- _What you are asked to do_
The lines to be copied are those below that contain "dword".

Stored data entries:
━━━━━━━━━━━━━━━━

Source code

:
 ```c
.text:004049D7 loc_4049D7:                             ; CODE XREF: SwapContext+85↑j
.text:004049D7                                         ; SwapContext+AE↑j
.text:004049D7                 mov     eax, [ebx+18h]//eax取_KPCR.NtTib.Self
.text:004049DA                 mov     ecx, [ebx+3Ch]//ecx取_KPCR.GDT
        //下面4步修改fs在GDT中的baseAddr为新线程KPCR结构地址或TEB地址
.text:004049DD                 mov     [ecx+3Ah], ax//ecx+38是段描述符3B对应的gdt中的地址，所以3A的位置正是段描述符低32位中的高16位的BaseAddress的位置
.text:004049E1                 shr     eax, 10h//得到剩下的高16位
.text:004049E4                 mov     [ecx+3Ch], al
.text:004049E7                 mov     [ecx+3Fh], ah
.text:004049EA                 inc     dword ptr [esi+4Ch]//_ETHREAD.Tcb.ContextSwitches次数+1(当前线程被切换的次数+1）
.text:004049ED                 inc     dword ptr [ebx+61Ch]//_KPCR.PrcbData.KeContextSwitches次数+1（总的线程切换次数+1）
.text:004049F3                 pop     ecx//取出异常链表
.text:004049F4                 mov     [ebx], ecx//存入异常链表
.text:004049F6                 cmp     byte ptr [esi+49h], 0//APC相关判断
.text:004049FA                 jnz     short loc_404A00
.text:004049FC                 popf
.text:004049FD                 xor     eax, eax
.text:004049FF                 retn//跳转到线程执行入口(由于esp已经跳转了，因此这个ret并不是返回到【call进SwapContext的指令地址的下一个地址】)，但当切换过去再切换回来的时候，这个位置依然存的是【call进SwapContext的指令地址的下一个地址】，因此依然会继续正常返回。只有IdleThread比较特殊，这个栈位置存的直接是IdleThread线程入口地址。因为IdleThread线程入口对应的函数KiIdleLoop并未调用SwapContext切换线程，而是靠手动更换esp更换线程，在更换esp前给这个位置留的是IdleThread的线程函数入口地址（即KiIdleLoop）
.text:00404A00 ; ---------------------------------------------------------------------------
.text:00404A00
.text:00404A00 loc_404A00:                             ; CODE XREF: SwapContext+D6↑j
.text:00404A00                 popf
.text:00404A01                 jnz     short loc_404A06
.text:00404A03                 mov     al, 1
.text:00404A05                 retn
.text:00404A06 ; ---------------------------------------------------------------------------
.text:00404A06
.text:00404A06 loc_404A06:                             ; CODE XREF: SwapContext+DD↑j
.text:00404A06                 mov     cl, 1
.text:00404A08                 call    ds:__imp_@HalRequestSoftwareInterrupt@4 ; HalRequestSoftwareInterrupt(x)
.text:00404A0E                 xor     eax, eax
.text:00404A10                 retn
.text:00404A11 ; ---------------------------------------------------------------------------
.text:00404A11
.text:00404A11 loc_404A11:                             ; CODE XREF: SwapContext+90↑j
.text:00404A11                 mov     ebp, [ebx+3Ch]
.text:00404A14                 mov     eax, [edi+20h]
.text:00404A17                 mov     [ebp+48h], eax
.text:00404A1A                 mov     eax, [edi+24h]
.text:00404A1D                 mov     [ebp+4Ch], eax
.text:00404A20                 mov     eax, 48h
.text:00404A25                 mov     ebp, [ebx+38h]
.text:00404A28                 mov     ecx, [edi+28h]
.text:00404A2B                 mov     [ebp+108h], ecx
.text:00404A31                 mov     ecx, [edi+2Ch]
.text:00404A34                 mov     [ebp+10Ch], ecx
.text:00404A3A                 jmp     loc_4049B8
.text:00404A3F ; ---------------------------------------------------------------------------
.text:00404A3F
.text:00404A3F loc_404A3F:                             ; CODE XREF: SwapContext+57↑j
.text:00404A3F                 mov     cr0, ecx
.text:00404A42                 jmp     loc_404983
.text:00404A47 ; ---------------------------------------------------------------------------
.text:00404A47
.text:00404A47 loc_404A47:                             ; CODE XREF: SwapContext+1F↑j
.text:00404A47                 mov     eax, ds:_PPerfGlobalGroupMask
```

━━━━━━━━━━━━━━━━

- _Response for this exercise_
.text:004049EA                 inc     dword ptr [esi+4Ch]//_ETHREAD.Tcb.ContextSwitches次数+1(当前线程被切换的次数+1）
.text:004049ED                 inc     dword ptr [ebx+61Ch]//_KPCR.PrcbData.KeContextSwitches次数+1（总的线程切换次数+1）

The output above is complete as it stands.